En las cascadas del Aljibe

Cascadas del Aljibe
Cascadas del Aljibe

Había sido un invierno especialmente frío. Y lluvioso. De los que ya no se recordaban ni siquiera en esta parte de la Sierra de Guadalajara, con vientos gélidos que se clavaban como alfileres en las mejillas y temperaturas bajo cero de la mañana a la noche. Pero finalizaba ya el mes de marzo y en los últimos días había empezado a suavizar. La nieve del Ocejón perdía espesor y los gorjeos de los pájaros, tan silenciosos en invierno, habían regresado.

Tímidamente engordaban, aunque con retraso, los pimpollos de almendro y alguna flor se atrevía ya a mostrar su rosada blancura. La tierra se iba cubriendo de un verde jugoso, alimentado por tanta agua. Nos pareció el momento perfecto para visitar las Cascadas del Aljibe. Debían estar a rebosar con el reciente deshielo.

Salíamos de Campillo, de la casa que tan buenos momentos nos había dado en los últimos años. Nos reuníamos allí, especialmente en primavera, varias parejas de amigos, compañeros de carrera casi todos, que nos habíamos reencontrado tras el veinticinco aniversario de nuestra Licenciatura.

Descubrimos que nos gustaba estar juntos, como entonces. Y que los afectos pueden mantenerse intactos durante tiempo indefinido, porque son rescoldos que nunca se apagan del todo. Vivíamos en Madrid y en Alcalá.
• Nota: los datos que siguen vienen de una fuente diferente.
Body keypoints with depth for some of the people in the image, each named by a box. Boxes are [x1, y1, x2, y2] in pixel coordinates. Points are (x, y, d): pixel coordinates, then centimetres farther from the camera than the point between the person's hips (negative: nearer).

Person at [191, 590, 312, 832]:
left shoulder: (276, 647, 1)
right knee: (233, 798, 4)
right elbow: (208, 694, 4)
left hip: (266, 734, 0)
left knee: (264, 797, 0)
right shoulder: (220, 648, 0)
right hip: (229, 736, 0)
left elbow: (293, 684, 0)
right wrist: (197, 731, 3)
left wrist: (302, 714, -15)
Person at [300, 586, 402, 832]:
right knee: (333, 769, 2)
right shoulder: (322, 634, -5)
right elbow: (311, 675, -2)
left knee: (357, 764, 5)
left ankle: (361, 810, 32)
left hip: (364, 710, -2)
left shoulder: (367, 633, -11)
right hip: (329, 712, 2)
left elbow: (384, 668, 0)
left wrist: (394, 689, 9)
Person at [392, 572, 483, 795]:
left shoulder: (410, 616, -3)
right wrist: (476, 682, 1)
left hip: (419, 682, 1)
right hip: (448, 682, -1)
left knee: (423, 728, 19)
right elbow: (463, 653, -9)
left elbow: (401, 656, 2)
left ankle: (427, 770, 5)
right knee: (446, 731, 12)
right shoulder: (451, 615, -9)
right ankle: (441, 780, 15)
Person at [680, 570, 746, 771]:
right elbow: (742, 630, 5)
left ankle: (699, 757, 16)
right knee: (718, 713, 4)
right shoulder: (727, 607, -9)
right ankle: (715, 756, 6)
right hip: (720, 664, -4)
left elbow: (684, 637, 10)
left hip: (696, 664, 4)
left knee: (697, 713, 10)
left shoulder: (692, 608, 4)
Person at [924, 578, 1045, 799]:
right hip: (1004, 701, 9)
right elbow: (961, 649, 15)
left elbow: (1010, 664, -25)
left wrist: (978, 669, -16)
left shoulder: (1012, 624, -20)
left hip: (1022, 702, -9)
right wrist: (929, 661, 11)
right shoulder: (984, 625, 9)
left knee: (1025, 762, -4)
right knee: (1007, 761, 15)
Pero en aquella tierra tan próxima, de belleza tranquila, habíamos encontrado un remanso de camaradería y de paz.

Es verdad que esta vez era distinta. No estábamos al completo. Y no porque alguno hubiera tenido que faltar a nuestra cita. Eso casi siempre ocurría. Teníamos hijos, padres, obligaciones…No, la de ahora era una ausencia definitiva, que nos había dejado un poco huérfanos a todos.

Campillo de Ranas
Campillo de Ranas

Cascadas del AljibeDemasiado pronto, la muerte nos había visitado. Y faltaba ella, la más viva, la que se quería beber la vida a tragos largos. Había esquivado una vez el final.

La segunda no lo logró.

El día amaneció muy claro, con un cielo casi añil de tan puro, sin una sola nube. Pero a medida que nos aproximábamos a las cascadas empezó a cambiar la luz. Un viento repentino y poderoso había arrastrado nubes densas, plomizas, que teñían todo de gris. Nos recorrió una sensación de irrealidad al bajar el abrupto descenso hacia las cascadas. Surgidas como un milagro de entre un terreno árido, casi sin vegetación, allí estaban aquellos dos oasis. En la primera poza el agua era de un verde grisáceo, similar al del cielo.

Me recordó a Lara. Al color de sus ojos, que tanto echaba de menos. Pensé en cuánto le habría gustado estar allí, con todos nosotros. Compartiendo una vez más el tiempo y la amistad. Pero Lara no iba a volver. Durante unos instantes, la vi asomada al aljibe, escuchando el sonido del agua, con su melena rubia mecida por el aire… Sonreía, creo que quería disipar la tristeza de su ausencia.

La volví a ver unos metros más abajo, con el agua más azul, confundida entre la bruma que levantaba la cascada. Observé a los demás, por si también ellos habían notado su presencia. Pero reían y charlaban aparentemente ajenos a la nostalgia.

De pronto comenzó a llover, con unas gotas pesadas y gruesas que invitaban al regreso. Me di la vuelta antes de emprender la subida. Lara ya no estaba, pero durante todo el camino de regreso la sentí a mi lado, mi mano derecha unida a la suya con una calidez inesperada en medio de una lluvia que arreciaba…

Volvimos a la casa. Al abrigo de la pizarra. Les esperaba a ellos el calor de la chimenea. A mí no me hacía falta.